In honor of the 30th anniversary of Super Mario Bros., Nintendo is finally giving up the keys to the kingdom with Super Mario Maker. A Mario level editor is a can’t-fail, “How have they not done this yet?” kind of project, but does Super Mario Maker live up to its super-sized promise? Is Nintendo really sharing all their toys, or are they still keeping the coolest stuff for themselves? Is this maker a faker? Let’s find out.
Super Mario Maker (Wii U)
Super Mario Maker is basically just a level editor with an online sharing component attached, so there’s even less storyline per Mario than usual. Nintendo does include 60-some pre-made sample stages, but they don’t really frame them in any particular way. Mario Maker is about creativity, not context, dammit.
Visually, Mario Maker does nothing to push the Wii U technically, but it’s certainly not a bad-looking game. In fact, one of the appeals of the game is how crisp, clean and razor-sharp Nintendo has managed to make classic NES and SNES Mario graphics look on modern HD TVs. There’s also a slick charm to the game’s menus and interface. Mario Maker has a certain low-level visual cool going for it.
The slightly insane beauty of Super Mario Maker.
Ultimately, though, it’s the game’s audio that really stands out. Of course, Mario Maker contains all the Mario themes you’d expect, but Nintendo has created interesting, strange and sometimes slightly creepy remixes of these classic tunes for when you’re editing your level. A strange robotic voice will “sing” the name of whatever object you’re putting down, and putting down a bunch of blocks/coins/whatever at once will create a little song. The game is packed with these kind of audio cues, and they really help liven up what could have been a slightly dry experience.
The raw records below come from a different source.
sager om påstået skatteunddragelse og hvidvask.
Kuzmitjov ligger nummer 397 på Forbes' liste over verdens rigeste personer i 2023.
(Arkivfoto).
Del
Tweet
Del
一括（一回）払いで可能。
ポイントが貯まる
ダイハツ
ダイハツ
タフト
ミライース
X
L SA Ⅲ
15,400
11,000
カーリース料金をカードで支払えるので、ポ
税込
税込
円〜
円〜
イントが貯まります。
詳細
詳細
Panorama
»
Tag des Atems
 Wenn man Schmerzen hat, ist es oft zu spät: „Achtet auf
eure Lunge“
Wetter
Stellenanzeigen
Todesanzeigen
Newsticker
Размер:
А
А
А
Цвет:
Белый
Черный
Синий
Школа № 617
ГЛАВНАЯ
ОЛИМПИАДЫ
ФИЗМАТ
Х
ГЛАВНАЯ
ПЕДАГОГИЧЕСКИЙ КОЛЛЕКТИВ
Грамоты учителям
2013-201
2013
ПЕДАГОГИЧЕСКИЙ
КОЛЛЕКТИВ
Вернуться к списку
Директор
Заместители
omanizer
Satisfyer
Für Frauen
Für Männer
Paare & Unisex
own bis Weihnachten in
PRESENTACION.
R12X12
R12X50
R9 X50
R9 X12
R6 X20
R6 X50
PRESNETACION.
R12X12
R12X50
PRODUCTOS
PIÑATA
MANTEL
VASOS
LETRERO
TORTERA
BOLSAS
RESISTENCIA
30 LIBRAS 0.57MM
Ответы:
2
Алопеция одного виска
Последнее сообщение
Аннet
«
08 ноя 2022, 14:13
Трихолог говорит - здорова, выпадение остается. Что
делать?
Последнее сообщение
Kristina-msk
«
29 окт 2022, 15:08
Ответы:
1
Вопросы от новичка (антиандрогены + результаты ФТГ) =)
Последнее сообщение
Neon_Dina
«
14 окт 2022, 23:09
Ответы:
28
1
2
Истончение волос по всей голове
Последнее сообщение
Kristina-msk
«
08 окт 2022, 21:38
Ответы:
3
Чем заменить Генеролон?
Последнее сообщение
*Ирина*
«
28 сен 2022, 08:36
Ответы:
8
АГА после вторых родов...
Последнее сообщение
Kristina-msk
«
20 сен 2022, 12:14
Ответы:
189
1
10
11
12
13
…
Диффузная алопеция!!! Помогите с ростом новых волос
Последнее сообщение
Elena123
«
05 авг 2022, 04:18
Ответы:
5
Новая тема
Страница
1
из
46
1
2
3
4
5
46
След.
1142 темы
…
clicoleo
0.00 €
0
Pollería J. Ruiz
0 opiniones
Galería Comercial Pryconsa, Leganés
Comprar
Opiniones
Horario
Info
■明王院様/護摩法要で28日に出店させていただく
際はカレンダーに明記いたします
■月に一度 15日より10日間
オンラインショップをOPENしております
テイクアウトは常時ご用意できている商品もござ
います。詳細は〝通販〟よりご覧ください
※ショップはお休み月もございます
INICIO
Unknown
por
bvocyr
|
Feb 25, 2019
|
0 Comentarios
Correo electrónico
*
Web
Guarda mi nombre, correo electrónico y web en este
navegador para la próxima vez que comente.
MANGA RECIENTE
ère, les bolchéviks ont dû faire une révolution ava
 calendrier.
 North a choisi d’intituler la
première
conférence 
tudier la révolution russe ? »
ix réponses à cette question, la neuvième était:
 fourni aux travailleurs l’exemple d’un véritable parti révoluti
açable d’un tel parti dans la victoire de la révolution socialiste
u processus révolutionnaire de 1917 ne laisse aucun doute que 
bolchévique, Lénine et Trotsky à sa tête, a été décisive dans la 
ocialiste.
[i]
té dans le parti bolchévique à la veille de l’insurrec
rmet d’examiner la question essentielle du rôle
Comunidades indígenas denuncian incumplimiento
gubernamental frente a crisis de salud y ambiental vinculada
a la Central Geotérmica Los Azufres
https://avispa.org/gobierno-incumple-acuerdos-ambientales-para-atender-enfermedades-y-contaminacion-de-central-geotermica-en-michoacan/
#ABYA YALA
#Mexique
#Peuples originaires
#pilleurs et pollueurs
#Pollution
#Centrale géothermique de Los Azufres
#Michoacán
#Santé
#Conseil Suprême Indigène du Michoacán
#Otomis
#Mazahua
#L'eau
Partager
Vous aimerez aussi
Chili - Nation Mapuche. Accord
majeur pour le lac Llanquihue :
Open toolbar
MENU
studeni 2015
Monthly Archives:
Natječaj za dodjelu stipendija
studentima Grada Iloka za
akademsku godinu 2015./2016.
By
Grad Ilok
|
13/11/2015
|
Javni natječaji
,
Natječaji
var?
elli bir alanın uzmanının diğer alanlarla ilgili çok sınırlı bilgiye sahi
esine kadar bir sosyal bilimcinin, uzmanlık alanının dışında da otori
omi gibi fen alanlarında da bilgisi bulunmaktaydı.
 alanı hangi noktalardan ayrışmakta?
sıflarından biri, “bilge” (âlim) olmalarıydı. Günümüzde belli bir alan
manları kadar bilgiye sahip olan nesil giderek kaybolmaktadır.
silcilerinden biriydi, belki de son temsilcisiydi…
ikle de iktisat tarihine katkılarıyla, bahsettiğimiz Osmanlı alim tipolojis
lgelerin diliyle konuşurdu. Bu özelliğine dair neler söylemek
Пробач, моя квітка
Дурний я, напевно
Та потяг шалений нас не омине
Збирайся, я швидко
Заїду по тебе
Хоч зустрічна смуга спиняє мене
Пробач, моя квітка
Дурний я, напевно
Super Mario Maker is a straightforward level editor. You place objects, elements and enemies, test your level out and then share it online. Not particularly cutting edge. That said, Nintendo does include a few unique touches. Shaking most objects on-screen with your stylus will cause them to change forms, and a lot of objects can be combined in ways you might not expect. Want to put a cannon that shoots fire-chucking hammer brothers on top of a bouncy spring? Go for it. Want to unleash a squad of giant, flying Bowsers? Why are you asking me? Go do it! So, there is plenty of fresh ideas to be found in the fine details, even if the overall picture isn’t exactly groundbreaking.